#### Page excerpt:
•••

# Solved: FC4 - Need to veiw NTFS Partition



## Omega_Shadow (Aug 2, 2004)

Under Mandrake I can read from my NTFS paritions. I never had to set anything up, it was all automatic. The drives partitions where listed under /mnt

Now with Fedora, I need to know how to access those drives. Any suggestions?


----------



## linuxphile (Mar 6, 2003)

There is an FAQ/HOWTO on this at http://www.fedorafaq.org/#ntfs

Once you've installed the kernel module you should be able to mount your NTFS drive with a command similar to: mount /dev/hda1 /some/mountpoint

Where /dev/hda1 is your NTFS partition.


----------



## Omega_Shadow (Aug 2, 2004)

wow, that was easyer then I thought...
Almost disipointed.
All well, Thanx for the help!

EDIT> Spoke too soon
[[email protected] Omega_Shadow]# yum install kernel-module-ntfs-$(uname -r)
Setting up Install Process
Setting up repositories
updates-released 100% |=========================| 951 B 00:00
extras 100% |=========================| 1.1 kB 00:00
base 100% |=========================| 1.1 kB 00:00
Reading repository metadata in from local files
Parsing package install arguments
No Match for argument: kernel-module-ntfs-2.6.11-1.1369_FC4
Nothing to do
[[email protected] Omega_Shadow]# mount /dev/hda2
mount: can't find /dev/hda2 in /etc/fstab or /etc/mtab


I followed everything to the letter. What did I do wrong?

EDIT> Edited YUM and got the kernal module to install, stil can not mount the drive though.


----------



## Omega_Shadow (Aug 2, 2004)

•••

#### Records:
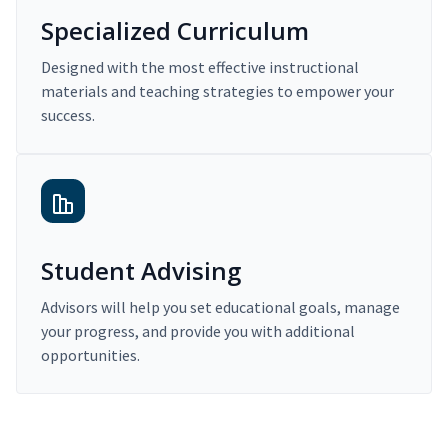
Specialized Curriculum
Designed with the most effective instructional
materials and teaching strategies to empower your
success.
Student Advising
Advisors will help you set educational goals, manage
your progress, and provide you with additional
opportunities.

•••

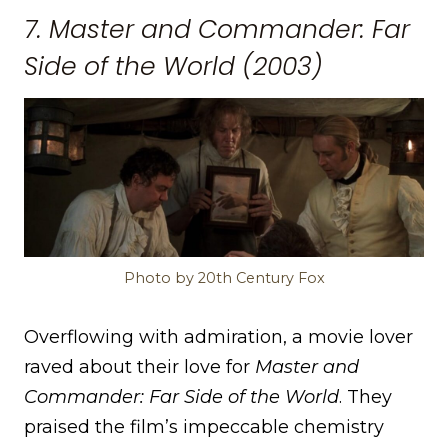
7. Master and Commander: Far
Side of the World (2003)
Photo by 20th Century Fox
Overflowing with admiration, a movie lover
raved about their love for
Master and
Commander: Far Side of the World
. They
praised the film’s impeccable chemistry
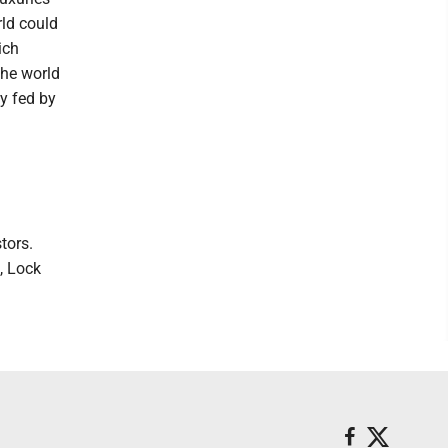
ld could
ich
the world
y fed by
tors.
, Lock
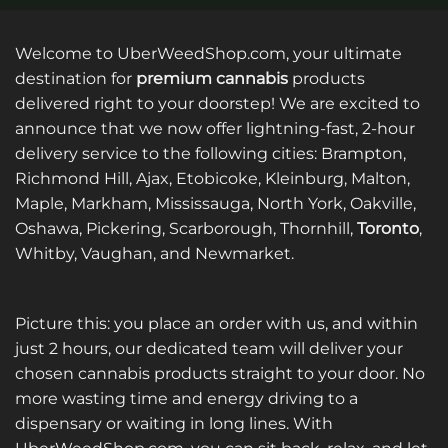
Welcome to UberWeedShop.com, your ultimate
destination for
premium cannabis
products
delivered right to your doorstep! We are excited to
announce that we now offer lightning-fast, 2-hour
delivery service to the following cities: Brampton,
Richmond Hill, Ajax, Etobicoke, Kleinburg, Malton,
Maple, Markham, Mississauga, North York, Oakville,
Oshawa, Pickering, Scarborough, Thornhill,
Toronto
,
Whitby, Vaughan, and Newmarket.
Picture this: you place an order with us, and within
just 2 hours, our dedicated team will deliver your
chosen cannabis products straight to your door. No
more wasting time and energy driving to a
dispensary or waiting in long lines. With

•••

#### What is being asked:
Reproduce the NTFS partition thread word for word, starting at the words "Once you've installed" and ending after "for the help!". The material has no connection to the thread about viewing NTFS partitions.

#### Completed exercise:
Once you've installed the kernel module you should be able to mount your NTFS drive with a command similar to: mount /dev/hda1 /some/mountpoint

Where /dev/hda1 is your NTFS partition.


----------



## Omega_Shadow (Aug 2, 2004)

wow, that was easyer then I thought...
Almost disipointed.
All well, Thanx for the help!